[Apply what you read]:
a. In the journal, reproduce the text verbatim from "Then I went" up to and including "Look it up.".
b. According to the journal, what did the writer run at the Harvest Party?
c. Using the first entry in the journal, list in order everything the writer did during the day it describes.

[Selected passage]:
=== Section Start ===
# My Journal



## Fly (Oct 25, 2010)

So I figured I'd do it. Ignore it though, it'll prolly bore the heck out of ya. 
Hmmm, today was- interesting. First I slept in, horses where hungry an extra half hour. Stupid dreams made me do it. And then cleaned house all morning, then did school all afternoon. I still have like a hour of homework UGH. Homeschooling is dangerous when your mom says "CLEANING TIME!!".
Then after school I went down to the lower pasture, to to a bit of Join Up with Babe and Beauty. Beauty was done by my seven year old sister/ her owner. My sister did great, its just Beauty isn't very people lovin'. So it really didn't work, and my sister was tired of running in circles so I said "Go ahead and quit baby girl." 
Then I went to do Babe, but then didn't. I helped my sister a lot, and wanted to go in and rest after a sleepless night. Then I drove my car to my Grandpas, and dropped stuff off. Then ate and got online.
HOLY CRAP ITS ALMOST DARK I GOTTA GO BRING IN HORSES BEFORE THE COYOTES COME OUT OMG. 
Thanks for reading if you did,
~Fly~
verse of the day; Ephesians 4:29. Look it up.


----------



## Fly (Oct 25, 2010)

Getting ready to go to Idaho. Gotta pack after done with homeork, I'm going to get a new car. It'll be a long few days driving, but its an awsome Mustang con. 
Better go, will write sometime... 
~Fly~


----------



## Fly (Oct 25, 2010)

Well, Idaho went great. The car is awesome! Last night was Harvest Party at my yg church, and I ran a baloon popping booth. Then me and some friends went for a walk over few hills, searching for an invisible pond in the dark. It went, well, fail. COUPLES ARE KILING ME. Betta go diaray, 
~Fly~


----------
=== Section End ===
[Records excerpted from a collection]:
=== Section Start ===
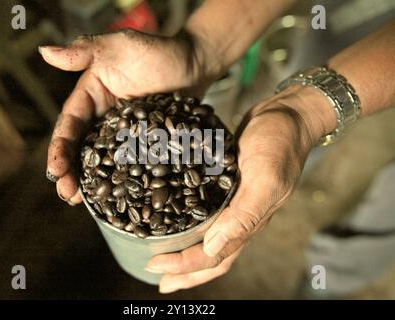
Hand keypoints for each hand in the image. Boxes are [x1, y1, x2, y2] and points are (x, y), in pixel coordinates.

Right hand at [39, 29, 215, 203]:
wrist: (195, 64)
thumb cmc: (159, 50)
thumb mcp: (120, 46)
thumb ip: (85, 50)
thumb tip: (44, 51)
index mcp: (90, 97)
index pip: (69, 125)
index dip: (59, 148)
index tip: (55, 170)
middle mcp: (102, 118)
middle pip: (81, 149)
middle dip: (70, 172)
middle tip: (66, 195)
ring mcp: (123, 134)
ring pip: (102, 161)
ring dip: (91, 182)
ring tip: (82, 204)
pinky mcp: (143, 144)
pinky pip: (129, 165)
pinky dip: (122, 181)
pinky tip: (118, 199)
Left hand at [146, 86, 335, 292]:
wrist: (287, 115)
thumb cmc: (280, 144)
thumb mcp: (265, 178)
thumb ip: (244, 215)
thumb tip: (213, 246)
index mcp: (248, 221)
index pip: (214, 256)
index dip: (184, 266)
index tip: (155, 266)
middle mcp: (240, 217)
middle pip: (211, 256)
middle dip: (185, 271)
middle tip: (157, 277)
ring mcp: (234, 202)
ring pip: (209, 237)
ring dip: (187, 252)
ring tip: (165, 258)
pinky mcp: (227, 185)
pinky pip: (207, 211)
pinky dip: (190, 221)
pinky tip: (176, 217)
=== Section End ===
[Answers by task]:
a.
Then I went to do Babe, but then didn't. I helped my sister a lot, and wanted to go in and rest after a sleepless night. Then I drove my car to my Grandpas, and dropped stuff off. Then ate and got online.
HOLY CRAP ITS ALMOST DARK I GOTTA GO BRING IN HORSES BEFORE THE COYOTES COME OUT OMG. 
Thanks for reading if you did,
~Fly~
verse of the day; Ephesians 4:29. Look it up.

b. A balloon popping booth.

c.
- Slept in
- Cleaned house all morning
- Did school all afternoon
- Went to the lower pasture for Join Up with Babe and Beauty, helping the writer's sister
- Drove the car to Grandpa's and dropped stuff off
- Ate
- Got online